Axes de recherche
Faire monde : les devenirs de la pluralisation
La programmation scientifique du CELAT 2024-2030 « Faire monde : les devenirs de la pluralisation » propose de porter notre regard au-delà des dynamiques socioculturelles qui lient ou opposent les humains ou groupes humains au sein des sociétés pour inclure, dans le spectre de nos recherches, la relation qu’ils entretiennent avec l’écoumène et les mondes autres qu’humains, à savoir toutes les entités – animales, végétales, défuntes, numériques et intangibles. Ce changement amène à penser et à réfléchir autrement aux enjeux du vivre-ensemble, étudiés dans la programmation 2011-2017, et aux processus de pluralisation, observés en 2017-2024, puisqu’il nous invite à tenir compte de l’interdépendance de ces mondes. Faire monde, au singulier, invite à penser et à nommer d’un même souffle la pluralité des modes d’existence et leur rencontre dans une seule et même réalité commune, qui forme un tout composé de multiples mondes. Ainsi, ce n’est pas en forçant la différence à intégrer l’ensemble que nous pourrons réussir à faire monde, mais bien en tissant cet ensemble à partir de la différence. Au lieu d’instituer un vivre-ensemble malgré les différences comme se sont évertuées à le faire les sociétés démocratiques, il s’agit de bâtir un vivre-ensemble à partir de ces mêmes différences. Des tensions entre les mondes à un socle commun, l’objectif de cette programmation sera de saisir comment faire monde peut conduire à une nouvelle manière d’investir la pluralisation et d’éclairer ses devenirs.

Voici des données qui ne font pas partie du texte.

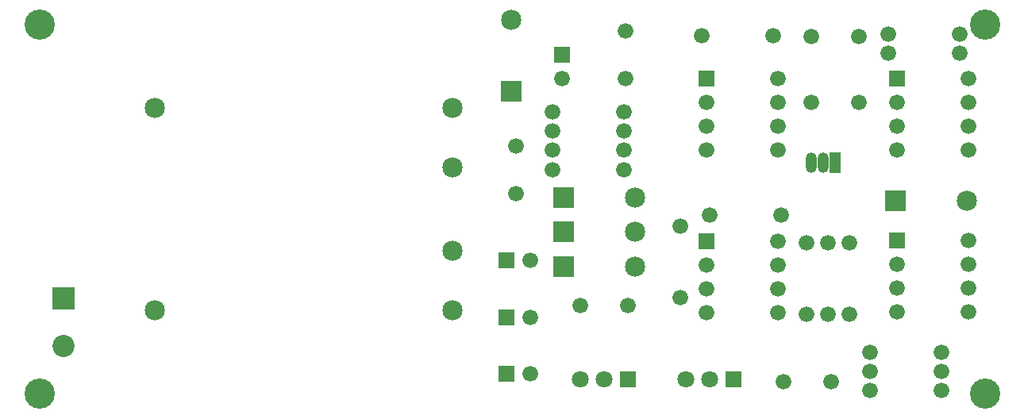
<source format=gts>
G04 Layer_Color=8388736*
%FSLAX25Y25*%
%MOIN*%
G70*
G01*
G75*
%ADD19R,0.08500X0.08500*%
%ADD20C,0.08500*%
%ADD31C,0.12700*%
%ADD32C,0.06600*%
%ADD33R,0.06600X0.06600*%
%ADD34R,0.06600X0.06600*%
%ADD35R,0.08500X0.08500*%
%ADD36R,0.09300X0.09300*%
%ADD37C,0.09300*%
%ADD38O,0.04737X0.08674*%
%ADD39R,0.04737X0.08674*%
%ADD40C,0.07099*%
%ADD41R,0.07099X0.07099*%
D19*
X308012Y237000D02*
D03*
D20*
X283500Y230000D02*
D03*
Y205000D02*
D03*
Y170000D02*
D03*
Y145000D02*
D03*
X158500Y230000D02*
D03*
Y145000D02*
D03*
X499500Y191000D02*
D03*
X360000Y178000D02*
D03*
Y192500D02*
D03*
Y163500D02*
D03*
X308012Y267000D02*
D03*
D31*
X507000Y110000D02*
D03*
Y265000D02*
D03*
X110000Y110000D02*
D03*
Y265000D02*
D03*
D32*
X388000Y260500D02*
D03*
X418000D02*
D03*
X466300Y261000D02*
D03*
X496300D02*
D03*
X356000Y262500D02*
D03*
Y242500D02*
D03*
X434000Y260000D02*
D03*
X454000D02*
D03*
X434000Y232500D02*
D03*
X454000D02*
D03*
X442500Y115000D02*
D03*
X422500D02*
D03*
X329500Y242500D02*
D03*
X310000Y194000D02*
D03*
Y214000D02*
D03*
X337000Y147000D02*
D03*
X357000D02*
D03*
X316000Y118500D02*
D03*
Y142250D02*
D03*
Y166000D02*
D03*
X458800Y111300D02*
D03*
X488800D02*
D03*
X355500Y228500D02*
D03*
X325500D02*
D03*
X466300Y253000D02*
D03*
X496300D02*
D03*
X458800Y119300D02*
D03*
X488800D02*
D03*
X355500Y220500D02*
D03*
X325500D02*
D03*
Y212500D02*
D03*
X355500D02*
D03*
X441000Y143500D02*
D03*
Y173500D02*
D03*
X488800Y127300D02*
D03*
X458800D02*
D03*
X379000Y150500D02*
D03*
Y180500D02*
D03*
X325500Y204000D02*
D03*
X355500D02*
D03*
X432000Y143500D02*
D03*
Y173500D02*
D03*
X450000Y143500D02*
D03*
Y173500D02*
D03*
X421500Y185000D02*
D03*
X391500D02*
D03*
X390000Y232500D02*
D03*
Y222500D02*
D03*
Y212500D02*
D03*
X420000Y242500D02*
D03*
Y232500D02*
D03*
Y222500D02*
D03*
Y212500D02*
D03*
X470000Y232500D02*
D03*
Y222500D02*
D03*
Y212500D02*
D03*
X500000Y242500D02*
D03*
Y232500D02*
D03*
Y222500D02*
D03*
Y212500D02*
D03*
X470000Y164500D02*
D03*
Y154500D02*
D03*
Y144500D02*
D03*
X500000Y174500D02*
D03*
Y164500D02*
D03*
Y154500D02*
D03*
Y144500D02*
D03*
X390000Y164000D02*
D03*
Y154000D02*
D03*
Y144000D02*
D03*
X420000Y174000D02*
D03*
Y164000D02*
D03*
Y154000D02*
D03*
Y144000D02*
D03*
D33*
X329500Y252500D02*
D03*
D34*
X306000Y118500D02*
D03*
Y142250D02*
D03*
Y166000D02*
D03*
X390000Y242500D02*
D03*
X470000D02*
D03*
Y174500D02*
D03*
X390000Y174000D02*
D03*
D35*
X469500Y191000D02*
D03*
X330000Y178000D02*
D03*
Y192500D02*
D03*
Y163500D02*
D03*
D36*
X120000Y150000D02*
D03*
D37*
Y130000D02*
D03*
D38*
X434000Y207000D02*
D03*
X439000D02*
D03*
D39*
X444000D02*
D03*
D40*
X381500Y116000D02*
D03*
X391500D02*
D03*
X337000D02*
D03*
X347000D02*
D03*
D41*
X401500D02*
D03*
X357000D02*
D03*
M02*

</source>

Cette programmation invite également les chercheur-ses à engager une posture épistémologique fondée sur la réciprocité et à saisir les manières dont ils et elles contribuent à façonner les mondes autant qu’ils les façonnent et à accepter d’accompagner les transformations qui s’y jouent.
Premier axe: Habiter les mondes. Zones de tension et espaces partagés
Habiter les mondes, c’est s’intéresser à l’espace et au territoire, à la manière dont les entités vivantes s’y inscrivent, s’y identifient et se les approprient de façon harmonieuse ou conflictuelle. C’est envisager, autour d’espaces communs, un système souple permettant la création de conditions de partage et de passages. Cela implique, pour les membres du CELAT, d’interroger les interactions entre l’œcoumène, les mondes humains et autres qu’humains, et d’observer l’osmose qui s’ensuit. Ces liaisons interspécifiques évoluent quand les espaces partagés ne sont plus uniquement physiques, mais aussi virtuels ou spirituels. Se développe une ubiquité des mondes et de notre présence au sein de ceux-ci. L’objectif principal de cet axe est donc de comprendre les nouvelles formes de cohabitation, avec le vivant et l’environnement, dans la ville et avec les mondes intangibles, afin de mettre en lumière les relations et les tensions qui existent au sein de ces mondes et entre ceux-ci.
Deuxième axe: Fédérer les mondes. Justice, citoyenneté et agentivité
Cet axe s’intéresse à la diversification des appartenances, des identités et des modes de vie sous l’angle du développement de communautés d’appartenance, notamment celles dites en marge, de leurs luttes pour la visibilité et la reconnaissance, et des rapports qu’elles entretiennent entre elles et avec les autres. Les devenirs de la pluralisation sont interrogés dans le contexte d’interactions, d’échanges et de pratiques de ces communautés autant que par le biais plus large des cadres politiques et juridiques, des discours médiatiques et des pratiques artistiques, qui jouent tous un rôle dans la composition, la représentation et l’interaction des mondes. L’objectif est ainsi de mettre en lumière les inégalités qui peuvent émerger dans ces différents contextes et d’explorer de nouvelles avenues pour une justice et une citoyenneté culturelles.
Troisième axe: (Re)créer les mondes. Mobiliser les traces et récits pour penser les devenirs mémoriels
Cet axe s’intéresse à la pléthore de traces qui décrivent et créent les mondes. Nous découvrons, produisons et imaginons ces traces, ces marques et marqueurs, ces cicatrices du temps rencontrées autour de nous : dans le sol, dans les archives et les bibliothèques, dans la pierre des bâtiments, sur nos corps, dans les performances artistiques et dans les œuvres d’art, dans la mémoire et les gestes des populations, au sein d’institutions rigoureusement normées, dans les pratiques culturelles vernaculaires comme dans les pratiques médiatiques. L’objectif est de déconstruire et de recomposer les mondes du passé, du présent et du futur, pour déterminer quelles traces et quels récits méritent d’être étudiés, conservés et transmis.